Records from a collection
=== Section Start ===

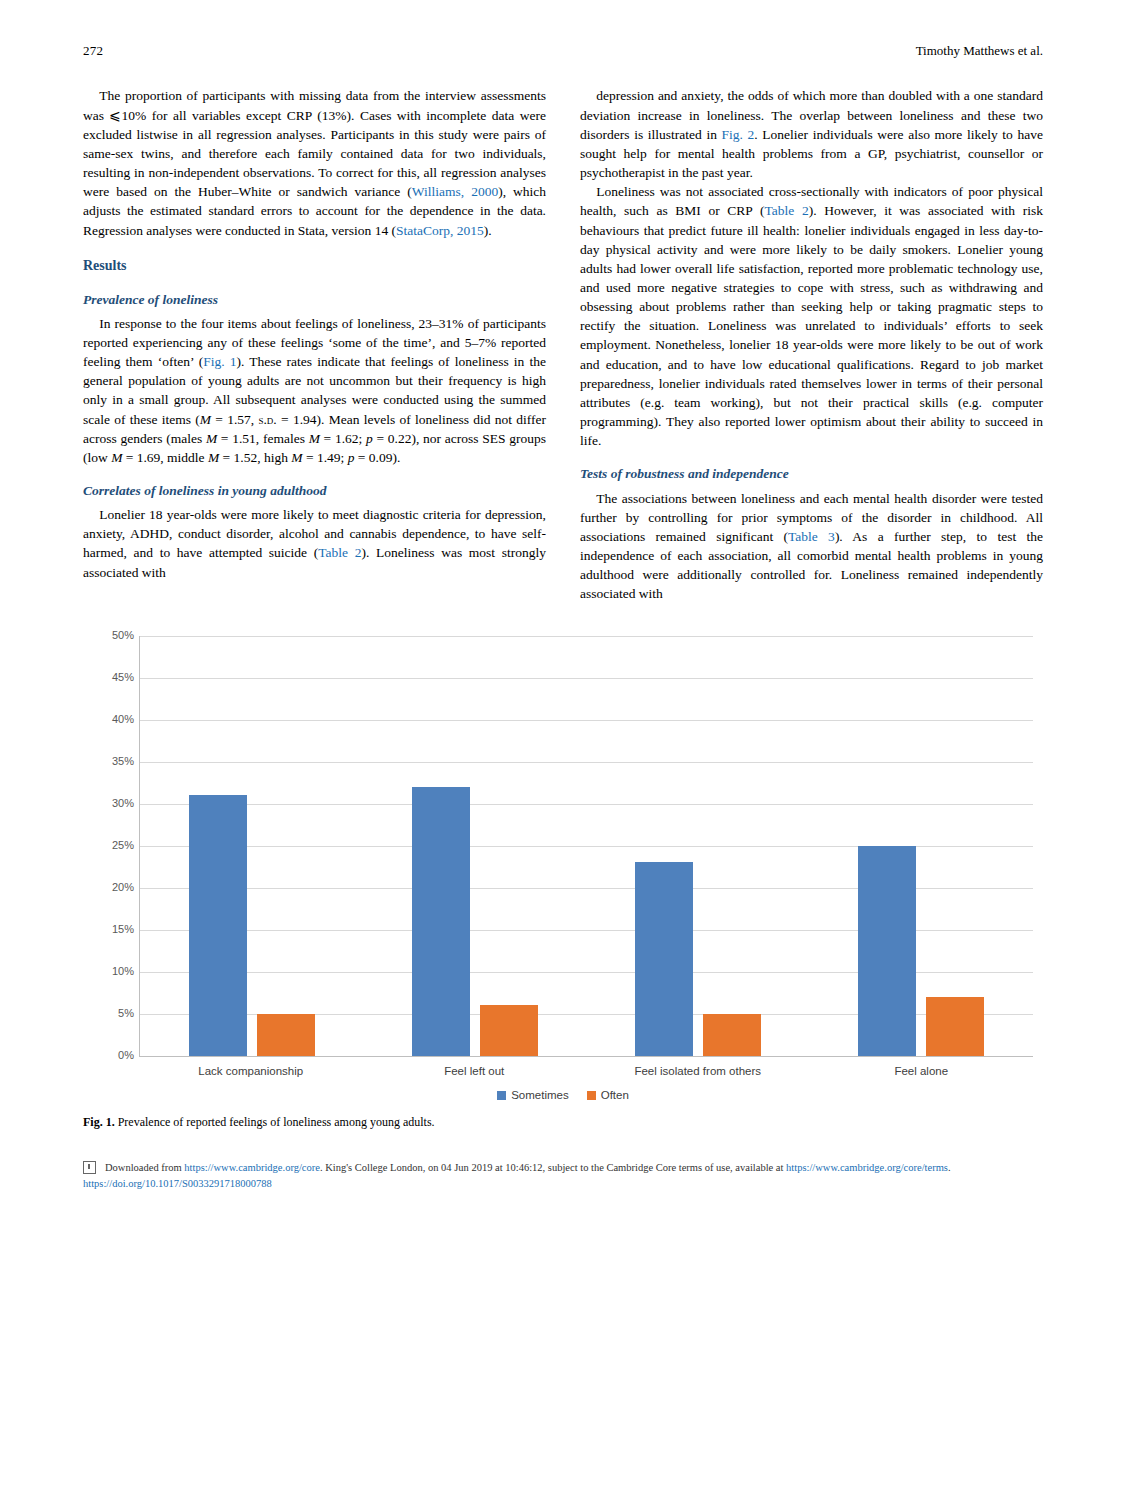272
Timothy Matthews et al.
The proportion of participants with missing data from the interview assessments was ⩽10% for all variables except CRP (13%). Cases with incomplete data were excluded listwise in all regression analyses. Participants in this study were pairs of same-sex twins, and therefore each family contained data for two individuals, resulting in non-independent observations. To correct for this, all regression analyses were based on the Huber–White or sandwich variance (Williams, 2000), which adjusts the estimated standard errors to account for the dependence in the data. Regression analyses were conducted in Stata, version 14 (StataCorp, 2015).
Results
Prevalence of loneliness
In response to the four items about feelings of loneliness, 23–31% of participants reported experiencing any of these feelings ‘some of the time’, and 5–7% reported feeling them ‘often’ (Fig. 1). These rates indicate that feelings of loneliness in the general population of young adults are not uncommon but their frequency is high only in a small group. All subsequent analyses were conducted using the summed scale of these items (M = 1.57, s.d. = 1.94). Mean levels of loneliness did not differ across genders (males M = 1.51, females M = 1.62; p = 0.22), nor across SES groups (low M = 1.69, middle M = 1.52, high M = 1.49; p = 0.09).
Correlates of loneliness in young adulthood
Lonelier 18 year-olds were more likely to meet diagnostic criteria for depression, anxiety, ADHD, conduct disorder, alcohol and cannabis dependence, to have self-harmed, and to have attempted suicide (Table 2). Loneliness was most strongly associated with
depression and anxiety, the odds of which more than doubled with a one standard deviation increase in loneliness. The overlap between loneliness and these two disorders is illustrated in Fig. 2. Lonelier individuals were also more likely to have sought help for mental health problems from a GP, psychiatrist, counsellor or psychotherapist in the past year.
Loneliness was not associated cross-sectionally with indicators of poor physical health, such as BMI or CRP (Table 2). However, it was associated with risk behaviours that predict future ill health: lonelier individuals engaged in less day-to-day physical activity and were more likely to be daily smokers. Lonelier young adults had lower overall life satisfaction, reported more problematic technology use, and used more negative strategies to cope with stress, such as withdrawing and obsessing about problems rather than seeking help or taking pragmatic steps to rectify the situation. Loneliness was unrelated to individuals’ efforts to seek employment. Nonetheless, lonelier 18 year-olds were more likely to be out of work and education, and to have low educational qualifications. Regard to job market preparedness, lonelier individuals rated themselves lower in terms of their personal attributes (e.g. team working), but not their practical skills (e.g. computer programming). They also reported lower optimism about their ability to succeed in life.
Tests of robustness and independence
The associations between loneliness and each mental health disorder were tested further by controlling for prior symptoms of the disorder in childhood. All associations remained significant (Table 3). As a further step, to test the independence of each association, all comorbid mental health problems in young adulthood were additionally controlled for. Loneliness remained independently associated with
50%
45%
40%
35%
30%
25%
20%
15%
10%
5%
0%
Lack companionship Feel left out Feel isolated from others Feel alone
Sometimes Often
Fig. 1. Prevalence of reported feelings of loneliness among young adults.
Downloaded from https://www.cambridge.org/core. King's College London, on 04 Jun 2019 at 10:46:12, subject to the Cambridge Core terms of use, available at https://www.cambridge.org/core/terms.
https://doi.org/10.1017/S0033291718000788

=== Section End ===

Task to complete:
From the first line through the line with "Prevalence of loneliness", output those lines of the entries above exactly, and nothing else, with the pictures left out.

Response area:
272
Timothy Matthews et al.
The proportion of participants with missing data from the interview assessments was ⩽10% for all variables except CRP (13%). Cases with incomplete data were excluded listwise in all regression analyses. Participants in this study were pairs of same-sex twins, and therefore each family contained data for two individuals, resulting in non-independent observations. To correct for this, all regression analyses were based on the Huber–White or sandwich variance (Williams, 2000), which adjusts the estimated standard errors to account for the dependence in the data. Regression analyses were conducted in Stata, version 14 (StataCorp, 2015).
Results
Prevalence of loneliness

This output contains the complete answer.